**Problem requirements**
All of the data below should be printed again word for word, pictures excluded.

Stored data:
******

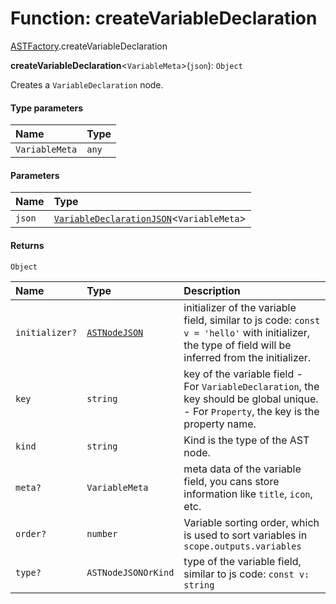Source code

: # Function: createVariableDeclaration

[ASTFactory](/auto-docs/variable-core/modules/ASTFactory.md).createVariableDeclaration

**createVariableDeclaration**<`VariableMeta`>(`json`): `Object`

Creates a `VariableDeclaration` node.

#### Type parameters

| Name | Type |
| :------ | :------ |
| `VariableMeta` | `any` |

#### Parameters

| Name | Type |
| :------ | :------ |
| `json` | [`VariableDeclarationJSON`](/auto-docs/variable-core/types/VariableDeclarationJSON.md)<`VariableMeta`> |

#### Returns

`Object`

| Name | Type | Description |
| :------ | :------ | :------ |
| `initializer?` | [`ASTNodeJSON`](/auto-docs/variable-core/interfaces/ASTNodeJSON.md) | initializer of the variable field, similar to js code: `const v = 'hello'` with initializer, the type of field will be inferred from the initializer. |
| `key` | `string` | key of the variable field - For `VariableDeclaration`, the key should be global unique. - For `Property`, the key is the property name. |
| `kind` | `string` | Kind is the type of the AST node. |
| `meta?` | `VariableMeta` | meta data of the variable field, you cans store information like `title`, `icon`, etc. |
| `order?` | `number` | Variable sorting order, which is used to sort variables in `scope.outputs.variables` |
| `type?` | `ASTNodeJSONOrKind` | type of the variable field, similar to js code: `const v: string` |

******

**Result of this task**
Source code

: # Function: createVariableDeclaration

[ASTFactory](/auto-docs/variable-core/modules/ASTFactory.md).createVariableDeclaration

**createVariableDeclaration**<`VariableMeta`>(`json`): `Object`

Creates a `VariableDeclaration` node.

#### Type parameters

| Name | Type |
| :------ | :------ |
| `VariableMeta` | `any` |

#### Parameters

| Name | Type |
| :------ | :------ |
| `json` | [`VariableDeclarationJSON`](/auto-docs/variable-core/types/VariableDeclarationJSON.md)<`VariableMeta`> |

#### Returns

`Object`

| Name | Type | Description |
| :------ | :------ | :------ |
| `initializer?` | [`ASTNodeJSON`](/auto-docs/variable-core/interfaces/ASTNodeJSON.md) | initializer of the variable field, similar to js code: `const v = 'hello'` with initializer, the type of field will be inferred from the initializer. |
| `key` | `string` | key of the variable field - For `VariableDeclaration`, the key should be global unique. - For `Property`, the key is the property name. |
| `kind` | `string` | Kind is the type of the AST node. |
| `meta?` | `VariableMeta` | meta data of the variable field, you cans store information like `title`, `icon`, etc. |
| `order?` | `number` | Variable sorting order, which is used to sort variables in `scope.outputs.variables` |
| `type?` | `ASTNodeJSONOrKind` | type of the variable field, similar to js code: `const v: string` |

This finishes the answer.